I guess I’m not sure what you’re asking exactly or what you are profiling exactly.

If those durations are for a call into an npp library function, then I would say you’re not seeing an overhead effect. I can’t explain it really. If you want to provide a complete test code that I can copy and paste, and run without having to modify it, I will run it and see what I get.

The durations are for calls to nppiMean_StdDev_8u_C1R(), with the code above, when I repeat the call 4 times. It shows the order of magnitude differnce I get between Cuda API v4.2 and v7.5 on the same machine.

The post was to clarify that you were correct and that the difference appears to be due to increase the duration of the calls to cudaGetDeviceProperties() in going from v4.2 to v7.5.

The previous post imply that the problem with npp is due to the number of calls to cudaGetDeviceProperties() , however when I compare it to v4.2 the number of calls has decreased. It appears to be the duration of the calls which has dramatically increased, in the newer API version, however the libaries, npp at least, have not adjusted for this.

I ran a quick check, calling cudaGetDeviceProperties() 4 times. The maximum duration of the calls for v4.2 was 42μs and the maximum duration for v7.5 was 1820μs. Does anyone else get these results?

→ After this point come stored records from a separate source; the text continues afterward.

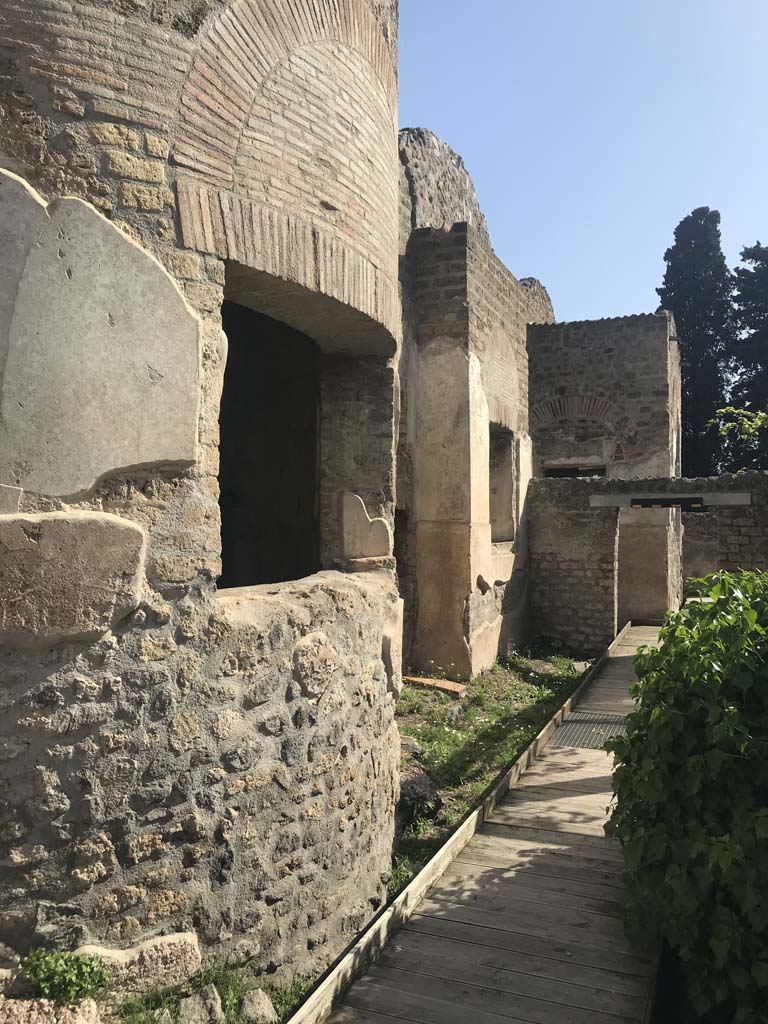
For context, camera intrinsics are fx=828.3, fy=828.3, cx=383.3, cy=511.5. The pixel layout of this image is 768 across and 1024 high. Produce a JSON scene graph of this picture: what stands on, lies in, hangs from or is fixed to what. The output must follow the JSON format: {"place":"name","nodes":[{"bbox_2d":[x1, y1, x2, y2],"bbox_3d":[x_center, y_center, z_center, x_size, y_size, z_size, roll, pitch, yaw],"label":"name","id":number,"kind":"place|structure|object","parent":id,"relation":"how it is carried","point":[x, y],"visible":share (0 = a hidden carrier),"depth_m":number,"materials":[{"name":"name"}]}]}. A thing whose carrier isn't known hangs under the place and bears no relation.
{"place":"outdoors","nodes":[
{"label":"outdoors","id":0,"kind":"place"},
{"bbox_2d":[0,0,400,1008],"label":"wall","id":1,"kind":"structure","parent":0,"point":[150,493],"depth_m":3.46,"materials":[{"name":"stone"}]},
{"bbox_2d":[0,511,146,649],"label":"plaster","id":2,"kind":"object","parent":1,"relation":"attached to","point":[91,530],"visible":0.95,"depth_m":3.01,"materials":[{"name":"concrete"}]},
{"bbox_2d":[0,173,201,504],"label":"plaster","id":3,"kind":"object","parent":1,"relation":"attached to","point":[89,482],"visible":0.98,"depth_m":3.15,"materials":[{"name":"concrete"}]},
{"bbox_2d":[218,297,321,590],"bbox_3d":[-0.736,-0.265,4.686,0.597,1.704,1.546,0,-1,22],"label":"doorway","id":4,"kind":"structure","parent":1,"relation":"in","point":[220,495],"depth_m":5.04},
{"bbox_2d":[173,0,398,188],"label":"brick arch","id":5,"kind":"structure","parent":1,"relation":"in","point":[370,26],"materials":[{"name":"beige brick"}]},
{"bbox_2d":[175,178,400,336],"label":"brick lintel","id":6,"kind":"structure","parent":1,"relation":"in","point":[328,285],"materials":[{"name":"beige brick"}]},
{"bbox_2d":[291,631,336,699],"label":"stone","id":7,"kind":"object","parent":1,"relation":"in","point":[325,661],"visible":0.95,"depth_m":3.85,"materials":[{"name":"stone"}]},
{"bbox_2d":[342,490,390,559],"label":"plaster","id":8,"kind":"object","parent":1,"relation":"in","point":[359,525],"visible":0.98,"depth_m":5.19,"materials":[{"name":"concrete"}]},
{"bbox_2d":[397,124,533,684],"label":"ruined building","id":9,"kind":"structure","parent":0,"point":[420,640],"depth_m":9.68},
{"bbox_2d":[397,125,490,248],"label":"ruined wall","id":10,"kind":"structure","parent":9,"relation":"on","point":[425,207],"depth_m":11.75,"materials":[{"name":"grey stone"}]},
{"bbox_2d":[489,425,516,543],"bbox_3d":[1.414,-0.293,11.056,0.500,1.716,1.545,0,-1,22],"label":"window opening","id":11,"kind":"object","parent":9,"relation":"in","point":[507,472],"visible":0.43,"depth_m":11.58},
{"bbox_2d":[292,624,666,1023],"label":"wooden boardwalk","id":12,"kind":"structure","parent":0,"point":[505,840],"materials":[{"name":"brown wood"}]},
{"bbox_2d":[549,712,627,750],"bbox_3d":[1.779,1.820,6.854,0.706,0.021,0.919,0,-1,22],"label":"metal grate","id":13,"kind":"object","parent":12,"relation":"in","point":[572,721],"visible":0.52,"depth_m":6.83,"materials":[{"name":"metal"}]},
{"bbox_2d":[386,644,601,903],"label":"grass","id":14,"kind":"structure","parent":0,"point":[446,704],"materials":[{"name":"green plant"}]},
{"bbox_2d":[399,735,423,754],"bbox_3d":[0.154,1.913,6.744,0.326,0.183,0.329,1,-1,-43],"label":"rock","id":15,"kind":"object","parent":14,"relation":"on","point":[416,749],"visible":0.42,"depth_m":6.66,"materials":[{"name":"grey stone"}]},
{"bbox_2d":[397,763,443,828],"bbox_3d":[0.163,1.920,5.599,0.456,0.350,0.517,0,-1,-5],"label":"rock","id":16,"kind":"object","parent":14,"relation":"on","point":[423,786],"visible":0.51,"depth_m":5.45,"materials":[{"name":"grey stone"}]},
{"bbox_2d":[405,675,466,696],"bbox_3d":[0.566,1.888,8.957,0.699,0.118,0.329,0,-1,22],"label":"brick","id":17,"kind":"object","parent":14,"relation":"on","point":[448,687],"visible":0.86,"depth_m":8.84,"materials":[{"name":"orange brick"}]},
{"bbox_2d":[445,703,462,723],"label":"rock","id":18,"kind":"object","parent":14,"relation":"on","point":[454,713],"visible":0.8,"depth_m":7.73,"materials":[{"name":"grey stone"}]},
{"bbox_2d":[571,660,590,673],"bbox_3d":[2.514,1.982,10.477,0.263,0.139,0.347,0,-1,22],"label":"rock","id":19,"kind":"object","parent":14,"relation":"on","point":[581,663],"visible":0.69,"depth_m":10.41,"materials":[{"name":"grey stone"}]},
{"bbox_2d":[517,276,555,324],"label":"ruined wall","id":20,"kind":"structure","parent":0,"point":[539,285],"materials":[{"name":"stone"}]},
{"bbox_2d":[399,0,767,329],"label":"sky","id":21,"kind":"structure","parent":0,"point":[526,244],"materials":[{"name":"blue"}]},
{"bbox_2d":[529,311,680,641],"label":"stone building","id":22,"kind":"structure","parent":0,"point":[564,349],"depth_m":13.35,"materials":[{"name":"stone"}]},
{"bbox_2d":[543,464,607,478],"bbox_3d":[3.312,-0.146,14.329,1.336,1.243,0.453,0,-1,22],"label":"window opening","id":23,"kind":"object","parent":22,"relation":"in","point":[570,472],"visible":0.24,"depth_m":14.30,"materials":[{"name":"black"}]},
{"bbox_2d":[528,394,626,435],"bbox_3d":[3.294,-1.667,14.168,2.086,0.700,0.201,0,-1,22],"label":"brick arch","id":24,"kind":"structure","parent":22,"relation":"in","point":[587,403],"depth_m":14.16,"materials":[{"name":"red brick"}]},
{"bbox_2d":[530,468,767,650],"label":"stone wall","id":25,"kind":"structure","parent":0,"point":[568,519],"depth_m":11.61,"materials":[{"name":"grey stone"}]},
{"bbox_2d":[617,510,672,625],"bbox_3d":[3.896,1.039,12.590,1.032,2.164,0.990,0,-1,22],"label":"doorway","id":26,"kind":"structure","parent":25,"relation":"in","point":[646,553],"depth_m":12.43,"materials":[{"name":"stone"}]},
{"bbox_2d":[588,491,751,508],"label":"lintel","id":27,"kind":"structure","parent":25,"relation":"attached to","point":[737,498],"depth_m":10.62,"materials":[{"name":"grey"}]},
{"bbox_2d":[630,497,704,510],"bbox_3d":[3.724,-0.107,10.901,0.933,0.170,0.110,0,-1,22],"label":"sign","id":28,"kind":"object","parent":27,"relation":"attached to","point":[634,502],"visible":0.97,"depth_m":10.87,"materials":[{"name":"black"}]},
{"label":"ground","id":29,"kind":"structure","parent":0},
{"bbox_2d":[0,994,100,1023],"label":"rock","id":30,"kind":"object","parent":29,"relation":"on","point":[45,1007],"visible":0.87,"depth_m":2.83,"materials":[{"name":"stone"}]},
{"bbox_2d":[24,947,108,1006],"bbox_3d":[-1.137,1.676,2.967,0.319,0.212,0.304,0,-1,22],"label":"weed","id":31,"kind":"object","parent":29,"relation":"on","point":[47,962],"visible":0.89,"depth_m":2.94,"materials":[{"name":"green plant"}]},
{"bbox_2d":[114,962,314,1023],"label":"grass patch","id":32,"kind":"object","parent":29,"relation":"on","point":[275,997],"visible":0.44,"depth_m":3.42,"materials":[{"name":"green plant"}]},
{"bbox_2d":[75,932,202,995],"bbox_3d":[-1.029,1.837,3.349,0.342,0.258,0.477,0,-1,43],"label":"stone","id":33,"kind":"object","parent":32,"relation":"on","point":[176,941],"visible":0.73,"depth_m":3.30,"materials":[{"name":"stone"}]},
{"bbox_2d":[177,984,224,1023],"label":"rock","id":34,"kind":"object","parent":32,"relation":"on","point":[190,1007],"visible":0.98,"depth_m":3.24,"materials":[{"name":"grey stone"}]},
{"bbox_2d":[239,988,276,1023],"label":"rock","id":35,"kind":"object","parent":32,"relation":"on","point":[260,1005],"visible":0.99,"depth_m":3.32,"materials":[{"name":"grey stone"}]},
{"bbox_2d":[604,567,767,1023],"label":"shrub","id":36,"kind":"object","parent":29,"relation":"on","point":[634,719],"visible":0.98,"depth_m":3.16,"materials":[{"name":"green plant"}]},
{"bbox_2d":[659,207,737,477],"bbox_3d":[12.682,-4.785,33.194,3.811,14.513,3.951,0,-1,22],"label":"cypress tree","id":37,"kind":"object","parent":29,"relation":"on","point":[678,304],"visible":0.63,"depth_m":32.20,"materials":[{"name":"green plant"}]},
{"bbox_2d":[710,406,767,463],"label":"shrub","id":38,"kind":"object","parent":29,"relation":"on","point":[737,411],"visible":0.93,"depth_m":15.85,"materials":[{"name":"green plant"}]},
{"bbox_2d":[728,243,767,464],"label":"tree","id":39,"kind":"object","parent":29,"relation":"on","point":[743,254],"visible":0.74,"depth_m":31.23,"materials":[{"name":"plant"}]}
]}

Is there a way to check the status of an RFE?

Thanks again.

Thanks for all the comments here. An effort was made to address the issues reported earlier in the thread concerning (for example) multiple calls to cudaGetDeviceProperties within NPP library functions. I expect there to be significant improvements in this regard in the next major CUDA release, affecting multiple NPP functions.